TEXTO EXTRAÍDO =>
►

Cuando Antonio Banderas había regresado al cine de Almodóvar para interpretar el cirujano plástico de “La piel que habito” hace ocho años, parecía que el actor había vuelto a las fuentes que lo bautizaron como una estrella, uno de esos cuerpos que el cine modela para los deseos universales. Banderas regresó como latin lover, ese rótulo extranjero, potenciado por su estrellato en Hollywood, no solo en las películas sino en la vida, como pareja de la actriz Melanie Griffith. Por eso ahora tenía un glam más prefabricado que no era propio del joven de veinte años que seducía más rústicamente en el cine almodovariano de los 80, el chongo estilizado en medio de comedias camp desatadas. Ya multiplicado y reconvertido en franquicia de diseño, Banderas llegó a ser una fragancia que se vende en farmacias. Su cuerpo pareció no aceptar tanta expansión y se la cobró con tres intervenciones cardíacas, la última luego de un ataque al corazón en 2017. Ahora, como un pájaro herido, Banderas vuelve al nido almodovariano, con casi 60 años, para conjugar su experiencia con la del cineasta que le puso el cuerpo en escena. En principio, “Dolor y gloria” es una operación a corazones abiertos, un diálogo al desnudo entre un cineasta y su alter ego, un juego de reflejos que no son narcisistas, porque no están enamorados de su imagen especular sino extrañados, atrapados en el espejo.
Espejo Salvador
Si el mito de Narciso narra que vio su rostro en un espejo de agua y se enamoró obsesivamente de él, el cuerpo de Banderas, exhibido al máximo con un short de baño, aparece primero en “Dolor y gloria” de bajo del agua, como si estuviese atrapado en un espejo, habitándolo detrás, como sucede en algunas películas de Cocteau, que muestran la otra cara de los reflejos, el reverso de la trama.

◄

DATOS PROPORCIONADOS =>
►

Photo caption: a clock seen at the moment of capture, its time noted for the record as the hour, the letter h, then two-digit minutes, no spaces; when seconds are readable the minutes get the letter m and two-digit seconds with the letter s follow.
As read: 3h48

◄

TAREAS Y EJERCICIOS =>
A. Reproduce el fragmento del texto sobre Antonio Banderas comprendido entre "Espejo Salvador" y "de la trama.", ambos incluidos, cambiando "short de baño" por "traje de baño".
B. Continúa el texto sobre Antonio Banderas a partir de su última oración.
Los datos no intervienen en nada de esto.

RESULTADOS POR TAREA =>
A.
Espejo Salvador
Si el mito de Narciso narra que vio su rostro en un espejo de agua y se enamoró obsesivamente de él, el cuerpo de Banderas, exhibido al máximo con un traje de baño, aparece primero en “Dolor y gloria” de bajo del agua, como si estuviese atrapado en un espejo, habitándolo detrás, como sucede en algunas películas de Cocteau, que muestran la otra cara de los reflejos, el reverso de la trama.

B.
Almodóvar también lo hace, porque gran parte del relato de esta película opone la vejez a la infancia del personaje, su reflejo invertido. Es que Antonio Banderas interpreta a Salvador Molla, un cineasta que triunfó en los ochenta y que ahora atraviesa una serie de padecimientos, principalmente dolores de espalda y cabeza, que trata de atemperar con la heroína. El resultado es vivir bajo el efecto de una duermevela constante donde casi alucina la infancia pobre y un poco peregrina junto a su madre. En esos dos polos se va moviendo la película, los achaques de la vejez y las primeras experiencias de la infancia. Aparece el primer deseo en la infancia y vuelve el primer amor en la vejez. En ambos casos hay una suerte de shock, de impacto, de extrañamiento, porque el deseo para Almodóvar es siempre como el título de esta película, doloroso y glorioso.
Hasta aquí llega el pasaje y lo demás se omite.